Nicolas Huet was born in the Louvre as the son of the painter Jean-Baptiste Huet I (1745–1811), who worked in the Palace. Jean-Baptiste also fathered the artists François Huet (1772–1813) and Jean-Baptiste Huet II (1772–1852).1 The artist was named after his grandfather, the animalier Nicolas Huet I. Nicolas was something of a prodigy and as early as 1788 exhibited at the Exposition de la Jeunesse at the Place Dauphin. The young Nicolas took part in Napoleon’s scientific and artistic expedition to Egypt between 1798 and 1801, and made his Salon debut in 1802 with several animal pictures. In October 1804 he was appointed official painter of the Musée de l’Histoire Naturelle in Paris, and of the exotic zoo of Empress Joséphine, Napoleon’s first wife. Founded in 1793, the Paris museum of natural history was one of the earliest institutions of its kind, and Huet produced hundreds of finely detailed watercolours of animals in its collections.

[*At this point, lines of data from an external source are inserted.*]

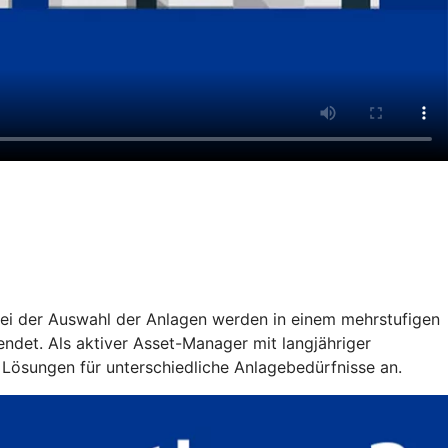
 Bei der Auswahl der Anlagen werden in einem mehrstufigen
ndet. Als aktiver Asset-Manager mit langjähriger
 Lösungen für unterschiedliche Anlagebedürfnisse an.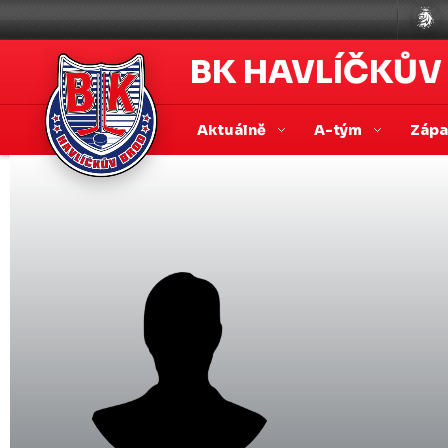
BK HAVLÍČKŮV
Aktuálně
A-tým
Záp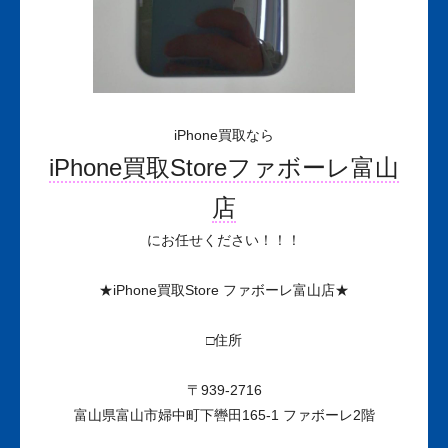
iPhone買取なら
iPhone買取Storeファボーレ富山
店
にお任せください！！！
★iPhone買取Store ファボーレ富山店★
□住所
〒939-2716
富山県富山市婦中町下轡田165-1 ファボーレ2階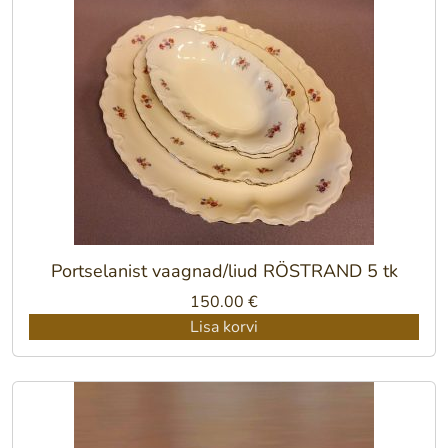
Portselanist vaagnad/liud RÖSTRAND 5 tk
150.00
€
Lisa korvi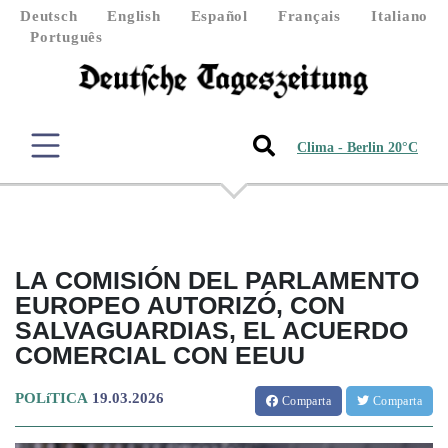
Deutsch
English
Español
Français
Italiano
Português
Clima - Berlin 20°C
LA COMISIÓN DEL PARLAMENTO
EUROPEO AUTORIZÓ, CON
SALVAGUARDIAS, EL ACUERDO
COMERCIAL CON EEUU
POLíTICA
19.03.2026
Comparta
Comparta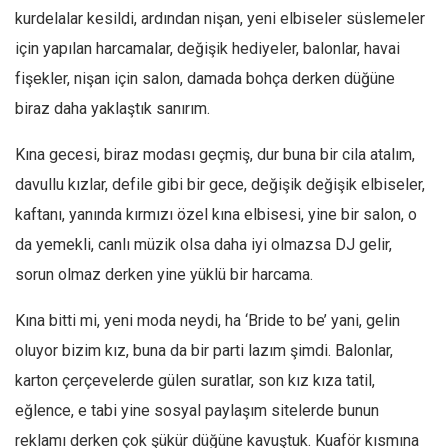
Amerika
kurdelalar kesildi, ardından nişan, yeni elbiseler süslemeler
Avustralya
için yapılan harcamalar, değişik hediyeler, balonlar, havai
Tarih
fişekler, nişan için salon, damada bohça derken düğüne
Düşünce
biraz daha yaklaştık sanırım.
Dosyalar
Kına gecesi, biraz modası geçmiş, dur buna bir cila atalım,
davullu kızlar, defile gibi bir gece, değişik değişik elbiseler,
kaftanı, yanında kırmızı özel kına elbisesi, yine bir salon, o
da yemekli, canlı müzik olsa daha iyi olmazsa DJ gelir,
sorun olmaz derken yine yüklü bir harcama.
Kına bitti mi, yeni moda neydi, ha ‘Bride to be’ yani, gelin
oluyor bizim kız, buna da bir parti lazım şimdi. Balonlar,
karton çerçevelerde gülen suratlar, son kız kıza tatil,
eğlence, e tabi yine sosyal paylaşım sitelerde bunun
reklamı derken çok şükür düğüne kavuştuk. Kuaför kısmına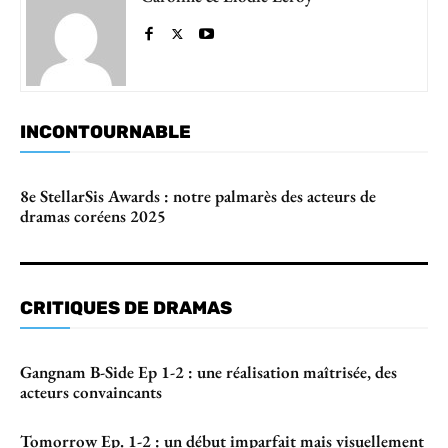
INCONTOURNABLE
8e StellarSis Awards : notre palmarès des acteurs de
dramas coréens 2025
CRITIQUES DE DRAMAS
Gangnam B-Side Ep 1-2 : une réalisation maîtrisée, des
acteurs convaincants
Tomorrow Ep. 1-2 : un début imparfait mais visuellement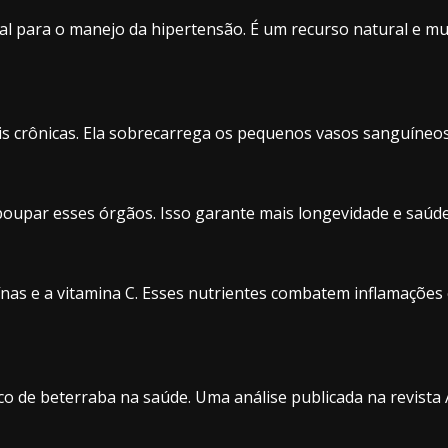
al para o manejo da hipertensão. É um recurso natural e muit
is crônicas. Ela sobrecarrega os pequenos vasos sanguíneos 
poupar esses órgãos. Isso garante mais longevidade e saúde
nas e a vitamina C. Esses nutrientes combatem inflamações 
o de beterraba na saúde. Uma análise publicada na revista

Among Huet’s most significant works were a series of 246 elaborate drawings on vellum - studies of mammals, reptiles, birds, insects and sea life - for the library of the Muséum d’Histoire Naturelle, published in 1808 as 'Collection de mammifères du Muséum d’Histoire Naturelle'. From 1823 until his death Huet served as Professeur d’iconographie des animaux, and he continued to exhibit at the Salons until 1827, showing mainly drawings and watercolours of animals. Apart from his official duties, Huet also made elaborate drawings of animals, usually on vellum, for private collectors such as King Friedrich Augustus II of Saxony, the military officer André Masséna, Prince d’Essling and Duc de Rivoli, and others.

This charming watercolour of a female lesser cuckooshrike (Coracina fimbriata), indigenous to South-East Asia, in particular to Indonesia. The bird formed part of the collection formed by the Parisian Guillaume politician and ornithologist Michel Jerome Meiffren Laugier Baron de Chartrouse (1772–1843). Together with Coenraad Jacob Temminck (1778–1858), founder and first director of the Natural History Museum in Leiden, he published his collection of eight hundred birds, illustrated by six hundred coloured plates, as the Nouveau Recueil de Planches Coloriées d'oiseau, sumptuously published in Paris in six folio volumes between 1820 and 1839 at the Imprimerie Royale.

Chartrouse and Temminck commissioned Nicolas Huet and Jean-Gabriel Prêtre (fl. 1800-1840) to produce the highly detailed watercolours after which the aquatint prints of the publication were made. The present watercolour served as the model for the aquatint published as plate 250 in volume III, in which the artist is identified as ‘Huet’ (fig.). The accompanying text identifies the species as ‘Ceblephyris fimbriatus’, named by Temminck himself, noting that it is encountered on Java, Banda and Sumatra (fig.). Nowadays the species is known as Coracina fimbrata.2 The male of the bird is depicted in plate 249. Although Huet must have made hundreds of watercolours of birds for the project, not very many are known today. One of Huet’s most charming watercolours is the Giraffe Given to Charles X by the Viceroy of Egypt in the Morgan Library in New York (fig.).3

SOLD

1. For the artist, see: C. Gabillot, Les Huët. Jean-Baptiste et ses trois fils, Paris 1892, pp. 130-138.
2. I am grateful to Klaas Post and Kees Moeliker of the Rotterdam Natural History Museum for this information.
3. Black chalk, watercolour, bodycolour, 254 x 194 mm; signed and dated ‘hüet 1827’; inv. no. 1994.1.